* Begin Page text *
Source: https://upload.wikimedia.org/wikipedia/commons/thumb/1/1b/Seattle_-_College_Inn_05.jpg/1200px-Seattle_-_College_Inn_05.jpg

Source: https://upload.wikimedia.org/wikipedia/commons/thumb/1/1b/Seattle_-_College_Inn_05.jpg/1200px-Seattle_-_College_Inn_05.jpg
Ye College Inn is one of the few remaining buildings associated with the Alaska-Yukon-Pacific Exposition of 1909. The Alaska-Yukon-Pacific Exposition, located on the campus of the University of Washington and occupying 250 of the school's 355 acres, was held from June 1 to October 16, 1909. The exposition's theme centered on the progress of the American West, cross-Pacific trade, and the potential riches that lay in the resources found in the Yukon and Alaska. More than 3.5 million people attended the Fair. 

One tangible result of the fair involved the success of the construction of buildings used in the Fair.  When the fair ended, several of the permanent buildings were donated to the University in exchange for the use of its land during the Fair.  Few structures remain today, but Ye College Inn has survived.

Charles Cowen is largely responsible for the creation of the Inn. Born in England in 1869, he grew up in South Africa, moved to New York in 1890, and then to Florida before ending up in Seattle in 1900. Growing up with his family in South Africa, his family worked as diamond miners and merchants. They sent him to New York to purchase electrical equipment for the mines and he decided not to return to South Africa. This caused a rift between him and his family, thus he changed his name from Cohen to Cowen.
* End Page text *
Job a ->
Answer these questions from the text about Ye College Inn, one per line:
(i) On what dates was the Alaska-Yukon-Pacific Exposition held?
(ii) How many acres of the University of Washington campus did the exposition occupy?
(iii) In what year did Charles Cowen end up in Seattle?
* Begin Supplied records *
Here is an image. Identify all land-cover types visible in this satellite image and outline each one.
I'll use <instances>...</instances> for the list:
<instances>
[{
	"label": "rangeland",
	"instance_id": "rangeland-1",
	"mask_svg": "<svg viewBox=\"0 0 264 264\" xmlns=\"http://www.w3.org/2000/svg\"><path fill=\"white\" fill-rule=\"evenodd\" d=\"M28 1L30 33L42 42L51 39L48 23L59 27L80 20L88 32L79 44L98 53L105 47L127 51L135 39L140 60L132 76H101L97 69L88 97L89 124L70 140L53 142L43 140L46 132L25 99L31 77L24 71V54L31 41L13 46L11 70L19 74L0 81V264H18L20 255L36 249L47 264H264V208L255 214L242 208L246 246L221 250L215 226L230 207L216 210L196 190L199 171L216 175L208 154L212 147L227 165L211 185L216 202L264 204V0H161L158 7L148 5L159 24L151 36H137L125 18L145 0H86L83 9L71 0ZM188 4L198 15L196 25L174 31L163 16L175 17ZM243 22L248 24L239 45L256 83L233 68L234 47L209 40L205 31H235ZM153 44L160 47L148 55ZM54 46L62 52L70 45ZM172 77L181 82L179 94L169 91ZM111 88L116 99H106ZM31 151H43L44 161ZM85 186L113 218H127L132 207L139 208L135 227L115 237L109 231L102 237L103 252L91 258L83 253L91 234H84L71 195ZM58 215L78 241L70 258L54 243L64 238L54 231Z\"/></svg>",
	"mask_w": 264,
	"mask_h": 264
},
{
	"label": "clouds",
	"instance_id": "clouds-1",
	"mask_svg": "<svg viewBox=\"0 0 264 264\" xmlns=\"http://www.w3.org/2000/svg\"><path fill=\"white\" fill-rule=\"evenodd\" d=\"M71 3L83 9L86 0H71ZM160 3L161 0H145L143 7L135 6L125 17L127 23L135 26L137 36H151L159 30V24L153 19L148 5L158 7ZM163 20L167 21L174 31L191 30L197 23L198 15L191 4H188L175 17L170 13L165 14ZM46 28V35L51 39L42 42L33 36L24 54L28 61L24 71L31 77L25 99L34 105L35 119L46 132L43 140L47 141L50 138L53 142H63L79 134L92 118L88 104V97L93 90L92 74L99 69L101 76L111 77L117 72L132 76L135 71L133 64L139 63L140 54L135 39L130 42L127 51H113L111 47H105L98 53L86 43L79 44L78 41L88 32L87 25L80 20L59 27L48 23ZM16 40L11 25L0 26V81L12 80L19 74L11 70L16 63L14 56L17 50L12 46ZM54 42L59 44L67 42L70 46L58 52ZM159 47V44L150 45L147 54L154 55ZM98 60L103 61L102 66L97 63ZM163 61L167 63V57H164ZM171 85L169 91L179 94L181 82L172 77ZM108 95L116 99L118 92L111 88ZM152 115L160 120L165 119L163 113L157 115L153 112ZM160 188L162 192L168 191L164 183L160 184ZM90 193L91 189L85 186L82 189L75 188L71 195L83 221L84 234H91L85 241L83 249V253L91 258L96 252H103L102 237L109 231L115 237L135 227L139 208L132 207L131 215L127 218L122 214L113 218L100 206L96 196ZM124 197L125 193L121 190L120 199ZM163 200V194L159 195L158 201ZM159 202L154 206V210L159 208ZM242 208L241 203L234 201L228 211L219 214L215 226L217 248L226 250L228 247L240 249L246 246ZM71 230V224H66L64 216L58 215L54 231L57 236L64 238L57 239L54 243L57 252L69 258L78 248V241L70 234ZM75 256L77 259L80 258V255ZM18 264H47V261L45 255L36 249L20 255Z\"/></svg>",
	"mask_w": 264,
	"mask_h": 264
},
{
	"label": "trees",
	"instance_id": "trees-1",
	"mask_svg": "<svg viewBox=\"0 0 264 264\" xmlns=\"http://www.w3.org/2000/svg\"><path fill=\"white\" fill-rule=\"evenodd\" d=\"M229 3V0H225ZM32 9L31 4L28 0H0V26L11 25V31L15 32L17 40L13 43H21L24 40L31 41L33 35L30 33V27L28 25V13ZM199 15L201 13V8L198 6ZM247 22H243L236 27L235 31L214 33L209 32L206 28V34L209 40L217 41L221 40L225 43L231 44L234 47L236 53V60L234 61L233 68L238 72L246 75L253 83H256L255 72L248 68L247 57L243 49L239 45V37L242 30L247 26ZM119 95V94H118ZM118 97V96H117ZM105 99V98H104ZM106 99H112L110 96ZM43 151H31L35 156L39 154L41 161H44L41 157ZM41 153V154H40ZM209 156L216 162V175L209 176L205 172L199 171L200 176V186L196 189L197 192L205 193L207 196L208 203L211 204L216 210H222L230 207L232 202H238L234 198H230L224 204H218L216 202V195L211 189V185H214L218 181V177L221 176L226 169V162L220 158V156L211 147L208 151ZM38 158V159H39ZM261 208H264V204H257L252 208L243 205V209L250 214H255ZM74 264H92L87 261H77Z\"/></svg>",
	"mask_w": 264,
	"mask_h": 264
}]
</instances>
* End Supplied records *
Job b -> Identify each line of the entries that contains the string "rangeland", and copy those lines.

Worked solution a ->
(i) June 1 to October 16, 1909
(ii) 250 of the school's 355 acres
(iii) 1900

Worked solution b ->
	"label": "rangeland",
	"instance_id": "rangeland-1",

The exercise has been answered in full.